Here's a good one for tree identification in the winter.

I'd like to share this with all of you.


----------



## GaryK (Jun 25, 2007)

Great site, but takes forever to load the first page.

He's been collecting that information for a long time.


----------



## Zipsss (Feb 20, 2007)

I have a few mystery woods of my own.This a great site. Thank you.


----------



## Mario (Apr 23, 2007)

Thank you for the link… Again. You have quite a few that you have contributed Thank you.


----------



## PanamaJack (Mar 28, 2007)

That is a great help for us Dick, thanks a bunch! It was a lot of work for him that's for sure.


----------



## jude (Aug 3, 2007)

cool find Dick! thanks for sharing.


----------



## DarkWolf (Feb 26, 2008)

Oh wow.. First page is the ONLY page.. No wonder it takes so long to load..

Good resource none the less.


----------



## HallTree (Feb 1, 2008)

Another site is: www.woodworking.org/WC/woodsampler.html


----------



## rikkor (Oct 17, 2007)

Thanks Dick, got 'er bookmarked.


----------



## Teri (Feb 6, 2008)

Thanks Dick. I had a piece the other day that I couldn't identify, and I mentioned to my husband that there had to be something out there on the Web. But then I forgot about it. This is perfect.


----------



## Tikka (May 14, 2007)

Excellent site - thanks for posting


----------



## Samyer (Sep 26, 2007)

Thanks Dick!


----------



## Blake (Oct 17, 2007)

Wow, that's a lot of species! Thanks!


----------



## johnharris (Jan 24, 2010)

Has anyone visited a good site that also includes what the tree looks like when alive. I am especailly interested in the bark. I would like to start milling my own wood, but first need to know how to identify fallen trees or abandoned logs.

Any help?


----------



## Todd46 (Jan 18, 2010)

I am thinking the same thing John ,need to know what they look like before they are sawn.


----------



## Chipncut (Aug 18, 2006)

I googled, & this one is pretty good.#

There are many others, I just Googled, Tree ID by bark.


----------



## a1Jim (Aug 9, 2008)

That's been my favourite for some time thanks for sharing.


----------



## johnharris (Jan 24, 2010)

Thanks. The VT site is a good one. It shows the fruits, seeds, leaves and bark. This makes it easier to know which neighbors to stalk during a good wind storm.


----------



## EricRFP (Dec 5, 2009)

www.hobbithouseinc.com is a great site that I have been using for a long time. It's one of the best wood ID/wood photo sites. It's very hard to ID many woods by photos alone but this site can help a lot. The site owner is very serious about good, clean, color accurate photos.

If the site is taking more than 2 seconds to load, get a faster Internet connection.
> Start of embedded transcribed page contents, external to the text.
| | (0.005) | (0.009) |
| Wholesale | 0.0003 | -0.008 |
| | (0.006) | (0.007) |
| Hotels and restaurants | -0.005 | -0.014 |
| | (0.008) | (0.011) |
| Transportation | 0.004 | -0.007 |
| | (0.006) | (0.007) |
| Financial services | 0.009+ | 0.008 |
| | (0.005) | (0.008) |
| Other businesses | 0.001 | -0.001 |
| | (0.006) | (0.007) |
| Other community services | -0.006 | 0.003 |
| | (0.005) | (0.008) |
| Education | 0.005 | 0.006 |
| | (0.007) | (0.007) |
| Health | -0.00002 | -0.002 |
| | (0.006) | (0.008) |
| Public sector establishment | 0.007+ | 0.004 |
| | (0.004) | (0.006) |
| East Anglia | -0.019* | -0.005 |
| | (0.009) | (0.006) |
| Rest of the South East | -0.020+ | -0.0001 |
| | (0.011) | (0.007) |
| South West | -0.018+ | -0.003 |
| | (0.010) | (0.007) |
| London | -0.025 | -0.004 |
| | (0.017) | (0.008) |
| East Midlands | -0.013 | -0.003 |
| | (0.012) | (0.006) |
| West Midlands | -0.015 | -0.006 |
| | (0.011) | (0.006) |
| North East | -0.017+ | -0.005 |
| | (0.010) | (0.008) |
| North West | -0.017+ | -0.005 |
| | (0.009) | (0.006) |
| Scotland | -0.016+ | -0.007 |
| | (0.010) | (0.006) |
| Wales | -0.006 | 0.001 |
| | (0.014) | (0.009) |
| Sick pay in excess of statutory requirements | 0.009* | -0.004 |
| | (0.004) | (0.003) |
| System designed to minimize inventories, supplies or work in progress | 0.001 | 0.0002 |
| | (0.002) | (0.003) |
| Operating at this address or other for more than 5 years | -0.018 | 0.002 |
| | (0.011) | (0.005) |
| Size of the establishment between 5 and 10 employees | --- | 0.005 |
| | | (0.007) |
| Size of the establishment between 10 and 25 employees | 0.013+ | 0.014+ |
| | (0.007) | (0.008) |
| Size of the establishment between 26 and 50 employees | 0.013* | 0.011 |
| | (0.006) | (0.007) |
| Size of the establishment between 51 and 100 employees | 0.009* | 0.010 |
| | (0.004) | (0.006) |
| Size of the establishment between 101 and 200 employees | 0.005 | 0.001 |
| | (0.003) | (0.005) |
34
I know everyone can't get real high speed internet but if you can it will save you time and time is money. I'm very lucky to have super fast cable Internet access in my area. If you have Internet acess through a phone modem, ISDN or DSL, check the download/upload numbers and consider upgrading. Not all so called"high-speed" is really high-speed. The Comcast Cable Internet(higher speed option) in the Sacramento are is great.

Eric.


----------